Antonio Garcia-Dorantes, convicted of murder in 2001, now faces deportation

Antonio Garcia-Dorantes' mug shot from the Michigan Department of Corrections.

GRAND RAPIDS, Mich. (WOOD) — A man convicted of murder who argued a jury selection glitch prevented him from getting a fair trial will be resentenced to time served, but now he’s expected to be deported.

Antonio Garcia-Dorantes was found guilty of stabbing two men in Grand Rapids in October 2000, killing one of them. He has claimed self-defense in the case. After he was convicted of second-degree murder in September 2001 and then sentenced to between 15 and 50 years in prison, he filed several appeals that failed.

Then he filed a federal habeas corpus petition claiming his Sixth Amendment right to a fair trial was violated.
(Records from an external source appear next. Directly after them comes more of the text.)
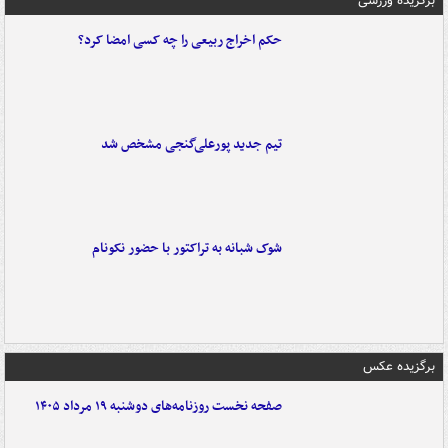
برگزیده ورزشی
حکم اخراج ربیعی را چه کسی امضا کرد؟
تیم جدید پورعلی‌گنجی مشخص شد
شوک شبانه به تراکتور با حضور نکونام
برگزیده عکس
صفحه نخست روزنامه‌های دوشنبه ۱۹ مرداد ۱۴۰۵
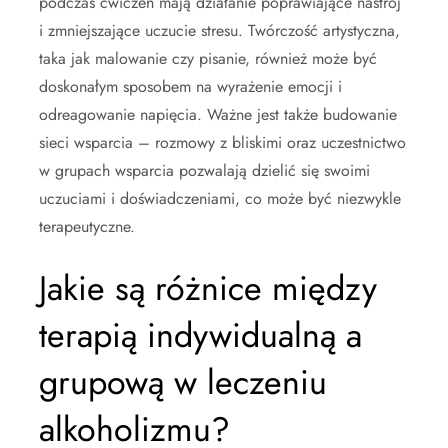
podczas ćwiczeń mają działanie poprawiające nastrój
i zmniejszające uczucie stresu. Twórczość artystyczna,
taka jak malowanie czy pisanie, również może być
doskonałym sposobem na wyrażenie emocji i
odreagowanie napięcia. Ważne jest także budowanie
sieci wsparcia – rozmowy z bliskimi oraz uczestnictwo
w grupach wsparcia pozwalają dzielić się swoimi
uczuciami i doświadczeniami, co może być niezwykle
terapeutyczne.
Jakie są różnice między
terapią indywidualną a
grupową w leczeniu
alkoholizmu?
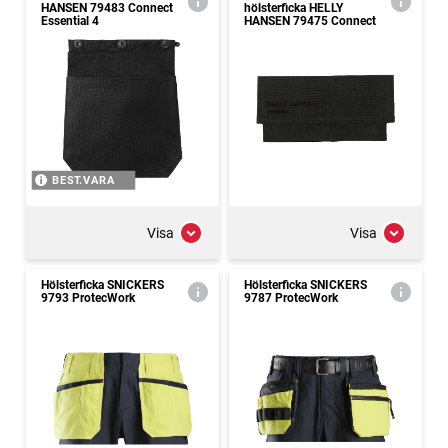
HANSEN 79483 Connect
hölsterficka HELLY
Essential 4
HANSEN 79475 Connect
BEST.VARA
Visa
Visa
Hölsterficka SNICKERS
Hölsterficka SNICKERS
9793 ProtecWork
9787 ProtecWork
He based that argument on the discovery of the computer glitch that had blocked minorities from the jury selection process in Kent County during the time of his trial.

“For reasons that were never clear to me, some of the zip codes in Kent County were underrepresented by the computer program,” 17th Circuit Court Chief Judge Donald Johnston explained.

In his appeal, Garcia-Dorantes argued underrepresentation of minorities in the jury pool led to an unbalanced racial composition in his jury.

“There was no record made of the actual composition of the defendant’s jury and I frankly don’t remember whether there were minorities on it or not,” Johnston said.

Regardless, in a September 2015 ruling, the U.S. Sixth Circuit Court of Appeals agreed with Garcia-Dorantes that his constitutional rights had been violated.

As a result, Kent County prosecutor struck a deal with Garcia-Dorantes that will resentence him to time served. However, that doesn’t mean he will simply go free in Michigan.

“We will inform the Immigration and Customs Enforcement people of the sentencing date so they’ll know to be here and they will pick him up and take him back to his native land,” Johnston said.

Garcia-Dorantes is set to be resentenced June 28.

Johnston and Kent County Chief Assisting Prosecuting Attorney Chris Becker say that the case sets a potential standard for other cases.

“Based on this decision, there may be cases down the road that we may have to retry,” Becker said.

“There are other murder cases from the same time period which now may have defendants raising the same issue,” Johnston agreed.

The malfunction affecting minorities in juries has since been fixed. However, Target 8 discovered in April 2015 that minorities are still underrepresented on juries in Kent and Kalamazoo counties. Some legal experts believe the system Michigan uses to select jurors may be to blame.